● **REQUIREMENTS**
1 – According to the passage on Glenn Beck and Cass Sunstein, why did Roosevelt not want to add rights such as a good education or a home to the text of the Constitution?
2 – In the passage on Glenn Beck and Cass Sunstein, on which website was Sunstein first attacked?

● **TEXT SEGMENT**
>>

What Beck claims here is false. During an interview on the public television program The Open Mind, Cass Sunstein commented: "Roosevelt didn't want to change the text of the Constitution. So he didn't want to add the right to a good education or the right to a home or the right to Social Security in the text of the Constitution." Sunstein added: "What Roosevelt wanted to do was not to put the Second Bill in the Constitution, but to follow the model of his hero Thomas Jefferson, who was responsible for the Declaration of Independence, a declaration which isn't part of our legally binding text, but which helps animate our self understanding of the Declaration of Independence."(1)

In his book Tears of a Clown: Glenn Beck and the Tea Bagging of America, author Dana Milbank reviews how Sunstein got on Beck's radar. Sunstein was first attacked on the far, reactionary, right Website World Net Daily, and from there Beck picked up the baton. According to Beck, Sunstein "believes in giving legal rights to livestock, wildlife, and pets. So, your pets can have an attorney file a lawsuit against you...Human rights for livestock? This is not the America I grew up in or your grew up in." On September 2nd, Beck continued the assault: "He wanted your pet to have an attorney....If they could find out if rats suffer, and you're trying to trap rats or kick them out of your house, a rat could sue you."

<<

● **ENTRIES SUPPLIED**
>>

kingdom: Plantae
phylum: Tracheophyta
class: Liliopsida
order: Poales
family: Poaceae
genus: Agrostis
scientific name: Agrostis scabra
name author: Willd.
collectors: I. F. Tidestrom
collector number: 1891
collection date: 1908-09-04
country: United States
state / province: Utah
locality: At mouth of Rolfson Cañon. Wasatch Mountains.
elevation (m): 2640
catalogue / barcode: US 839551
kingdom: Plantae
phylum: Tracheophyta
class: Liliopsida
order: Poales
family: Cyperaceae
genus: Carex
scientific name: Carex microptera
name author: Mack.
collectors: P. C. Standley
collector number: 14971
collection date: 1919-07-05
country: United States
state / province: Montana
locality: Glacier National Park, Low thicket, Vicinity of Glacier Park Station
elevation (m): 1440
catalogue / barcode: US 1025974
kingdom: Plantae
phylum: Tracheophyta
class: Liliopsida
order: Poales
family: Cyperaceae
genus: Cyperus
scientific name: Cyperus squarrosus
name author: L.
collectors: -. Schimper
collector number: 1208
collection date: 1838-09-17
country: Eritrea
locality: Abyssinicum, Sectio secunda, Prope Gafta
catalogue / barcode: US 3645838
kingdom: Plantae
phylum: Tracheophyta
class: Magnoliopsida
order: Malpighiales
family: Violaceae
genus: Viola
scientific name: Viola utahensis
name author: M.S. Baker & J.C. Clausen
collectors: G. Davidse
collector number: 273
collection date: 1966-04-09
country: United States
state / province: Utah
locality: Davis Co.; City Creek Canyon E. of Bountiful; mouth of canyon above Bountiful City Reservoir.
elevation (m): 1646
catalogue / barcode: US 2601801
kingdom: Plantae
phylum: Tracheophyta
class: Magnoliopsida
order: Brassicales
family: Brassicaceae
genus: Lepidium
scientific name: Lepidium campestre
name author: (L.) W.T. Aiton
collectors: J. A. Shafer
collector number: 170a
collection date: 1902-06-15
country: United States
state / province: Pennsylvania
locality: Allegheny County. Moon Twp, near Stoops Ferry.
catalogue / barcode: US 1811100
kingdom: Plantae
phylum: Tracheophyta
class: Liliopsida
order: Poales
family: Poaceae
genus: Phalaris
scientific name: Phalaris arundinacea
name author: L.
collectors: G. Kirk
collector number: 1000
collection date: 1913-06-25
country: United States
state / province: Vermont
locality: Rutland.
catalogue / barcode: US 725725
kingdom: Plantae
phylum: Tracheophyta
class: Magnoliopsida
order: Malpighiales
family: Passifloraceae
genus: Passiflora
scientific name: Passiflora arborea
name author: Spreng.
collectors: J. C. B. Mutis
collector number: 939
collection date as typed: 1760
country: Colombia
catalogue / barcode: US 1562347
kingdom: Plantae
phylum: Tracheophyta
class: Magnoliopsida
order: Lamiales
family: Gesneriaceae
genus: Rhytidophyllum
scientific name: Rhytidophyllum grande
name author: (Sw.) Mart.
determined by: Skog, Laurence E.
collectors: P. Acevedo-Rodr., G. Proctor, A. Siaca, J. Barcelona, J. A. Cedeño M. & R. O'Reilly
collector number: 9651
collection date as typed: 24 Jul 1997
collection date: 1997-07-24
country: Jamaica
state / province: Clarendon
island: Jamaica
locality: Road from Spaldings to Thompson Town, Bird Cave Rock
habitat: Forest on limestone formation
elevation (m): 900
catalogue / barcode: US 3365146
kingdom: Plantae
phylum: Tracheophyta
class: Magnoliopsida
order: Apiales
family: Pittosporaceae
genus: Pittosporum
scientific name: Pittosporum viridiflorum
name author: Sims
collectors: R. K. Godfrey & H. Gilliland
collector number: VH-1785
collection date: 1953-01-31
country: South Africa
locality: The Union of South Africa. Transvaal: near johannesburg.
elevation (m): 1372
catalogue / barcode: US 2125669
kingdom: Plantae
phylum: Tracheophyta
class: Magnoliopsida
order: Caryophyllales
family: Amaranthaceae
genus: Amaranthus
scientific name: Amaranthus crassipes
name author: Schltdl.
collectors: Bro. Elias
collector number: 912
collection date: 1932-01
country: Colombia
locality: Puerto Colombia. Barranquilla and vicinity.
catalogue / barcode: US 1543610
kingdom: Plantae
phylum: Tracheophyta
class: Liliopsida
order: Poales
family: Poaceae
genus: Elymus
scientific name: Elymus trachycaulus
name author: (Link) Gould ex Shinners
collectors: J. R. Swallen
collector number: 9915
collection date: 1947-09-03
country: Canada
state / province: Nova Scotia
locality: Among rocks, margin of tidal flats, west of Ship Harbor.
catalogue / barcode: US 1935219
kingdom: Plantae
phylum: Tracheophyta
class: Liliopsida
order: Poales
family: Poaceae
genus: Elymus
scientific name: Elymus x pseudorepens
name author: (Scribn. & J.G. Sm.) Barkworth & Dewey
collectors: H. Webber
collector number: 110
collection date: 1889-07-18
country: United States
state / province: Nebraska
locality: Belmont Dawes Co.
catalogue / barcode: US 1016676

<<

● **ANSWERS BELOW**
1 – Roosevelt did not want to change the text of the Constitution. Instead, he wanted to follow Thomas Jefferson's model with the Declaration of Independence, which isn't legally binding but helps shape the country's self-understanding.

2 – World Net Daily